La femme du Président
La lourde berline venait de quitter l’appartement depuis 5 mn et filait maintenant à vive à allure. Assise confortablement sur la banquette arrière, elle soupira profondément pendant qu’elle regardait, distraitement par la vitre, le paysage terne de la banlieue qui défilait devant ses yeux. En fait elle était contrariée depuis qu’elle avait appris qu’un déjeuner officiel venait de se glisser dans l’emploi du temps d’un protocole déjà bien rempli. Normalement ils auraient du rester à la maison ensemble toute la journée. Elle se faisait une joie d’être enfin en tête à tête avec son mari pour quelques heures. Elle avait tant à lui dire. Et puis patatras !!
Sa vie avait bien changé depuis les dernières élections et déjà elle commençait à en avoir assez.
Son mari était assis à côté d’elle, le téléphone portable à l’oreille. La conversation semblait animée. Sa voix était tranchante et des tics nerveux électrisaient son visage Elle ne supportait plus cet odieux téléphone et haïssait cette invention qui lui gâchait la vie. Impossible d’avoir ensemble une conversation suivie. Certes la vie matérielle était agréable. Elle pouvait s’offrir certains petits plaisirs et son rôle semblait important. Mais il ne convenait pas du tout à ses attentes. Elle devait s’effacer constamment devant son mari, présenter un profil toujours lisse, faire la conversation sur des sujets qui l’ennuyaient et avoir un visage toujours souriant. Autant dire que la pression qui pesait sur ses épaules était grande, pression due au poids des traditions mais aussi à l’attitude des médias. Elle se sentait observée, épiée, jugée. Elle était devenue la proie des pires mesquineries. Pas le moindre faux pas, sinon la foudre lui tombait sur la tête. Elle enleva ses chaussures, achetées la veille, rue Montaigne. Elles lui faisaient un peu mal aux pieds. La douceur du tapis de la voiture lui sembla fort agréable. D’un coup elle se sentit protégée et se détendit.
Le fossé se creusait doucement entre elle et son époux. Elle avait de plus en plus de mal à comprendre sa soif du pouvoir, son désir de diriger les autres et plus grave encore, cette tendance à se déconnecter de la vie courante. Autant elle l’avait admiré dans leurs jeunes années, autant maintenant tout cela lui semblait vain. Ces derniers mois, le malaise qu’elle ressentait devenait encore plus présent. Un mal être s’était installé, un rejet de tout ce monde, somme toute, assez artificiel.
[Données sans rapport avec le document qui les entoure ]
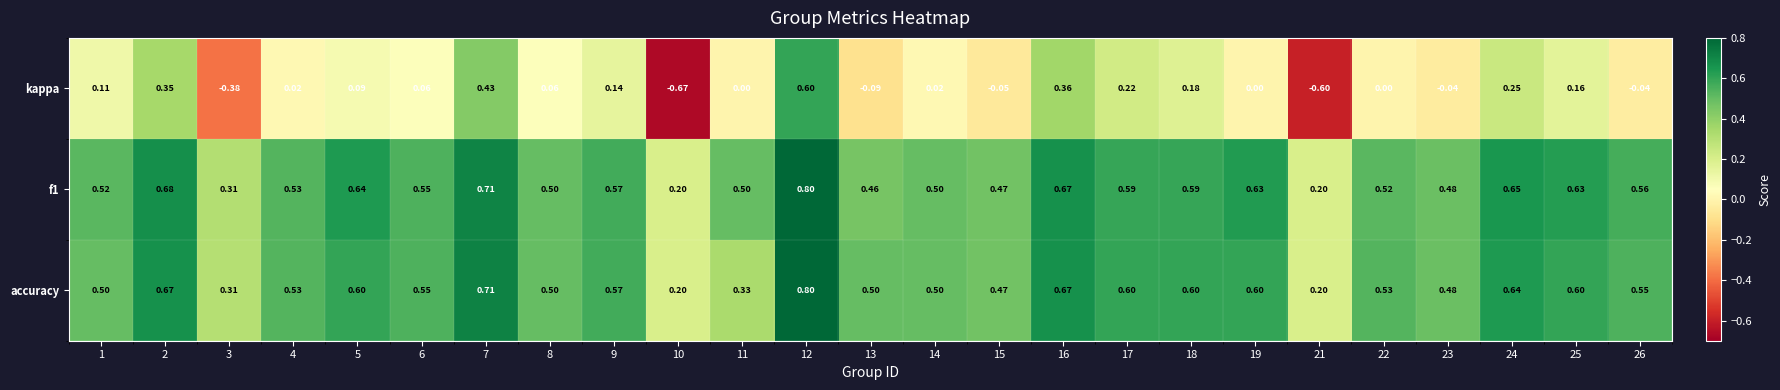

Rank the series at 26 from highest to lowest value.

f1, accuracy, kappa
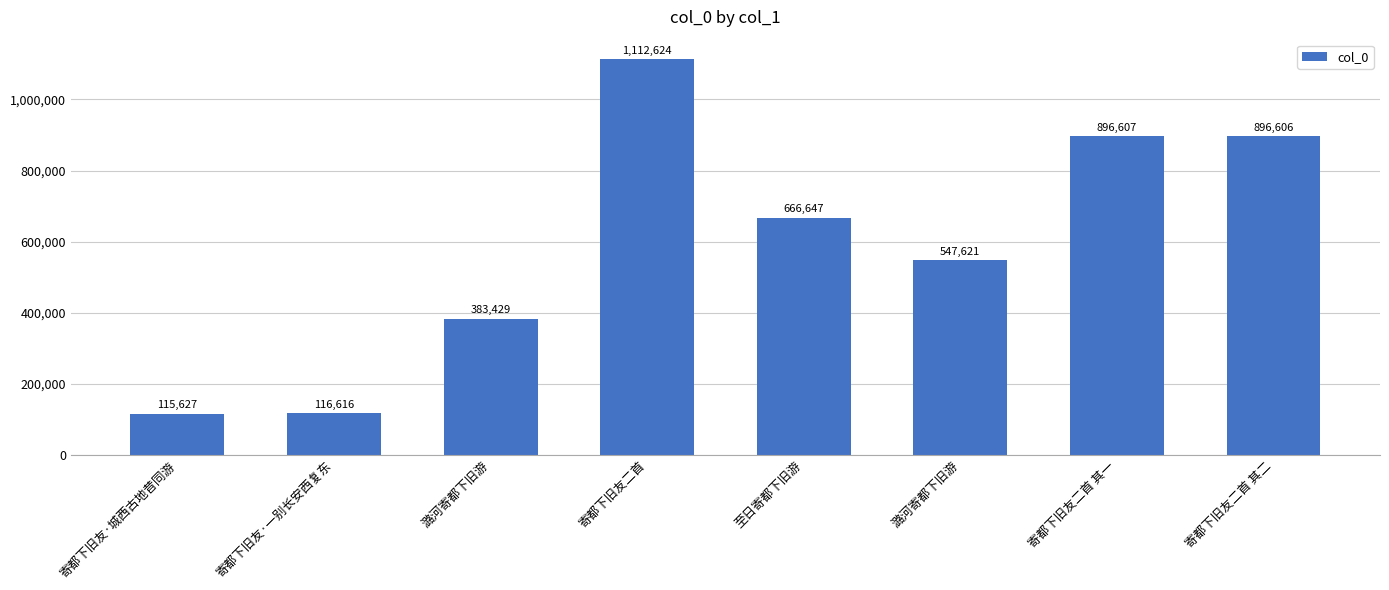

How many bars are there in total?

8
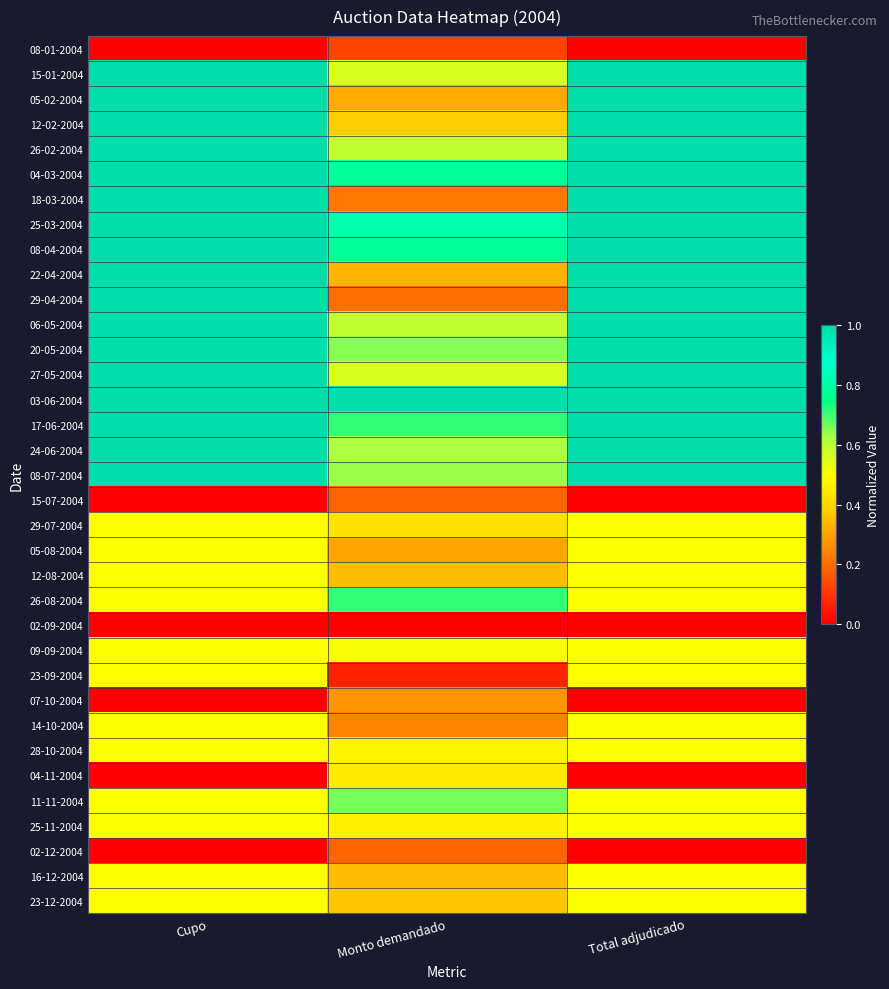

Which label corresponds to the largest value in the chart?

Cupo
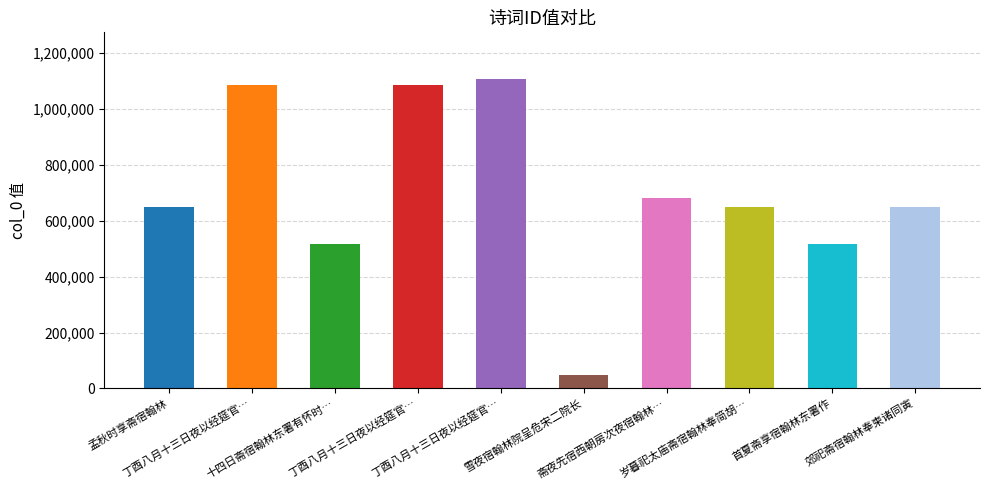

Reading left to right, transcribe all the data shown in this chart.

650399	1083817	514912	1083816	1107465	46871	681414	650344	515673	650178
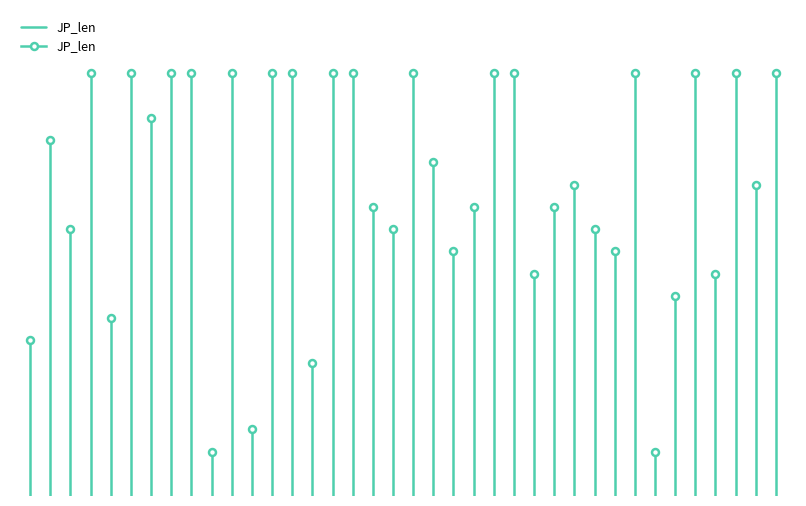

Is it true that the value at −5 is 7?

False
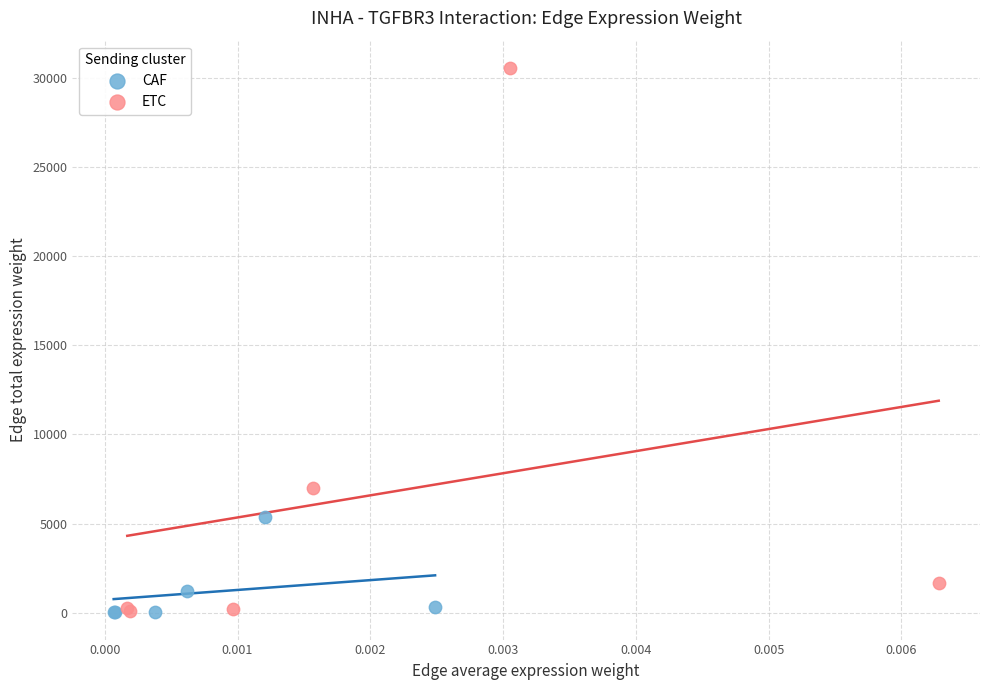

Which series reaches the maximum Y coordinate?

ETC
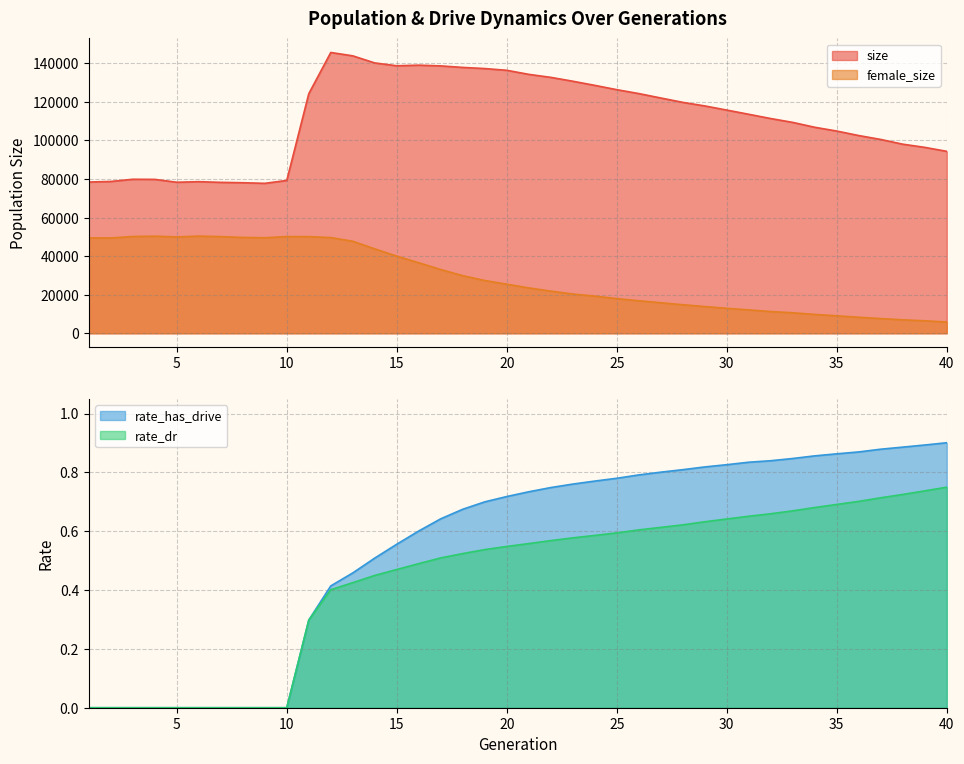

What is the lowest value of the female_size series?

5840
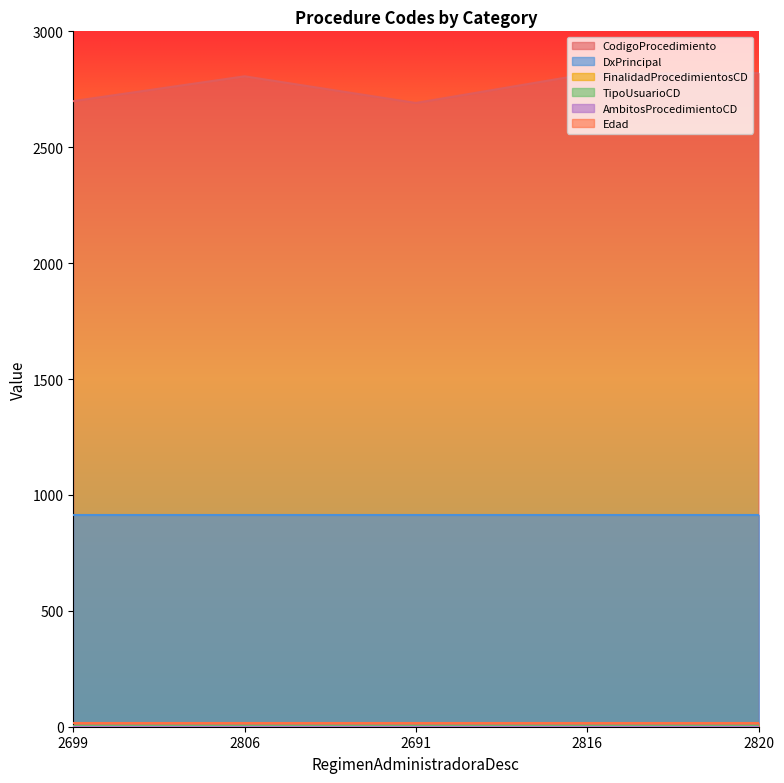

What value does the TipoUsuarioCD series have at 2806?

1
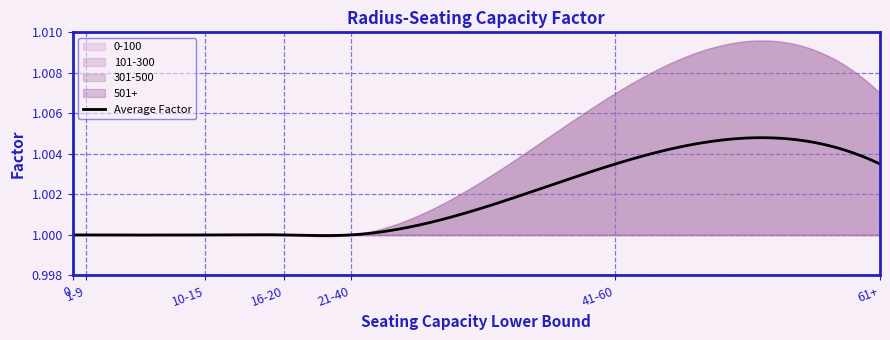

True or false: 101-300 and 501+ intersect in this chart.

False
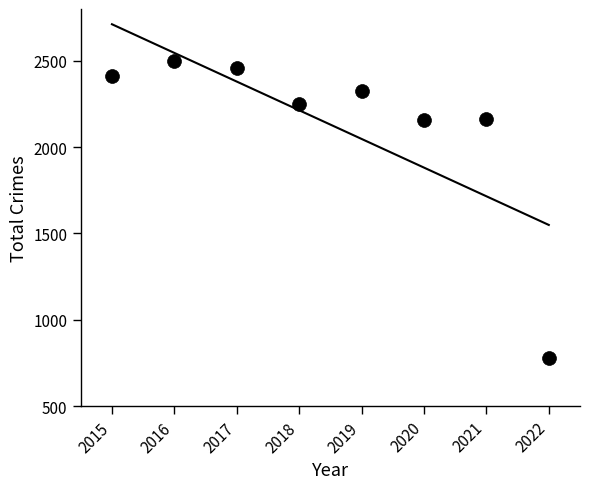

What is the average Y value?

2131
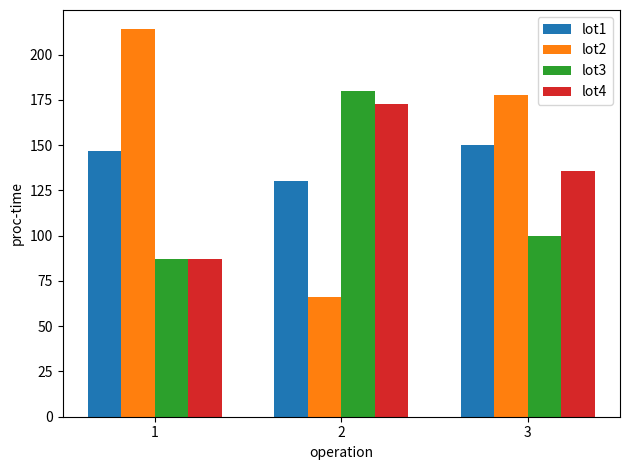

Which series has the largest range (max minus min)?

lot2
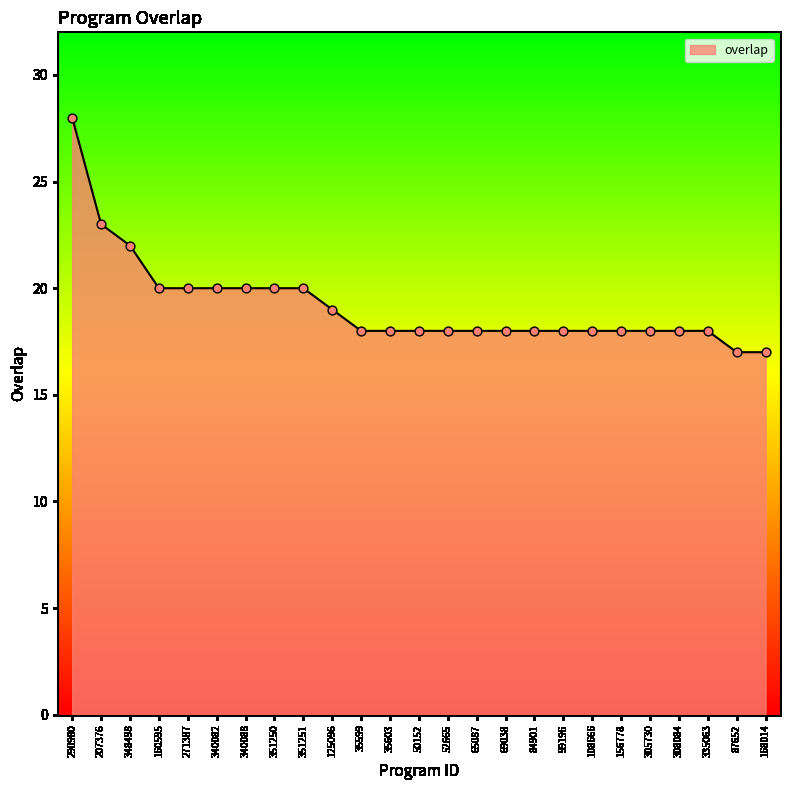

Which has a higher value, 168014 or 50152?

50152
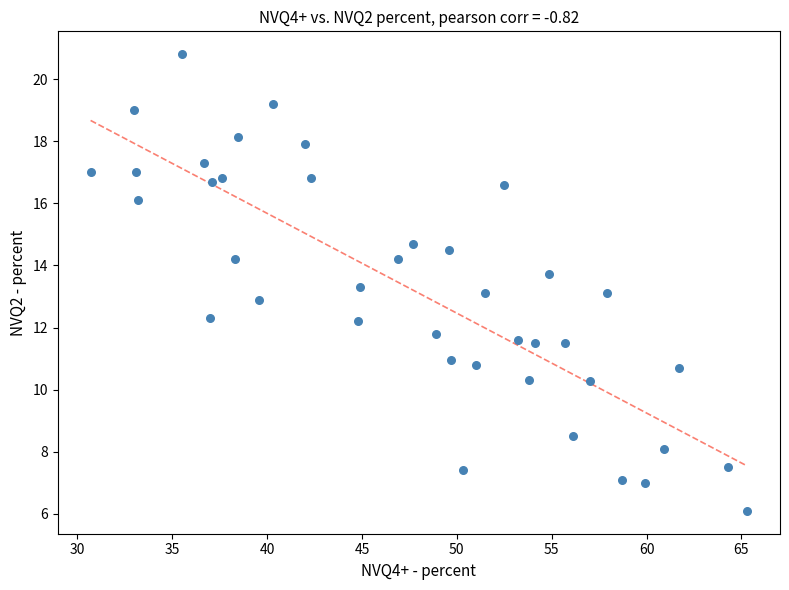

What is the range of X values (max minus min)?

34.6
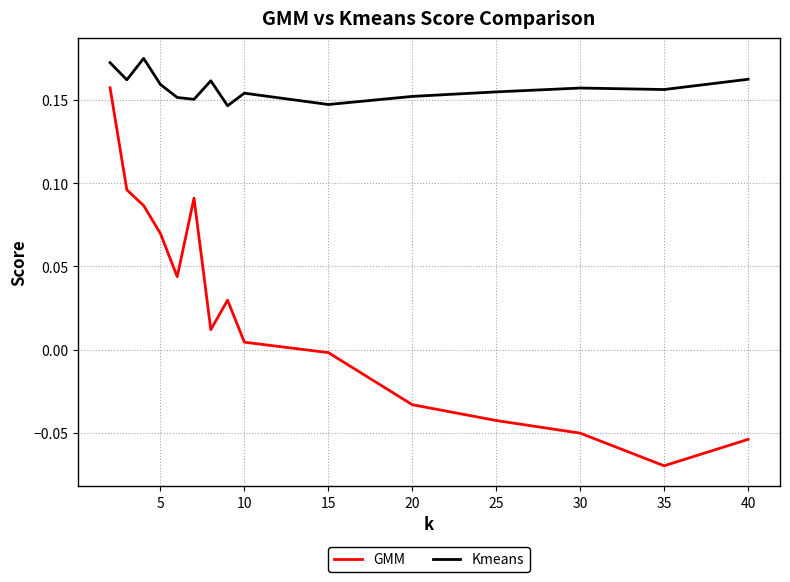

List the series in order of their peak value, lowest first.

GMM, Kmeans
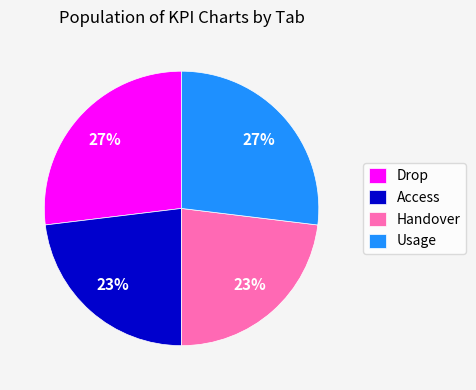

To the nearest percent, what portion does Access represent?

23%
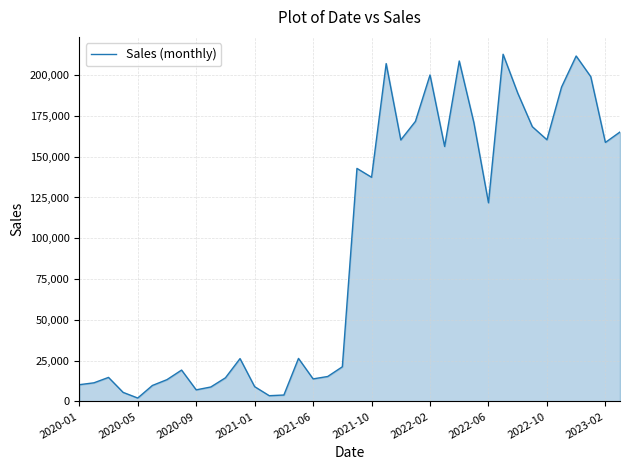

Does the chart display data point markers on the line(s)?

No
Comment cela, allait-il finir ?
La voiture franchit le portail du château. Elle entendit les pneus crissés sur les gravillons. Aussitôt elle rechaussa ses escarpins, sortit le rouge à lèvre de son sac qu’elle fit glisser sur les contours de sa bouche. Avec sa main, elle remit ses cheveux en ordre. La voiture s’arrêta et un huissier ouvrit la portière. Elle descendit un sourire sur les lèvres. Elle était très belle dans sa longue robe noire qui moulait admirablement ses formes. Son mari s’avança vers elle, lui prit la main et ils montèrent les marches du perron pendant que quelques photographes mitraillaient la scène.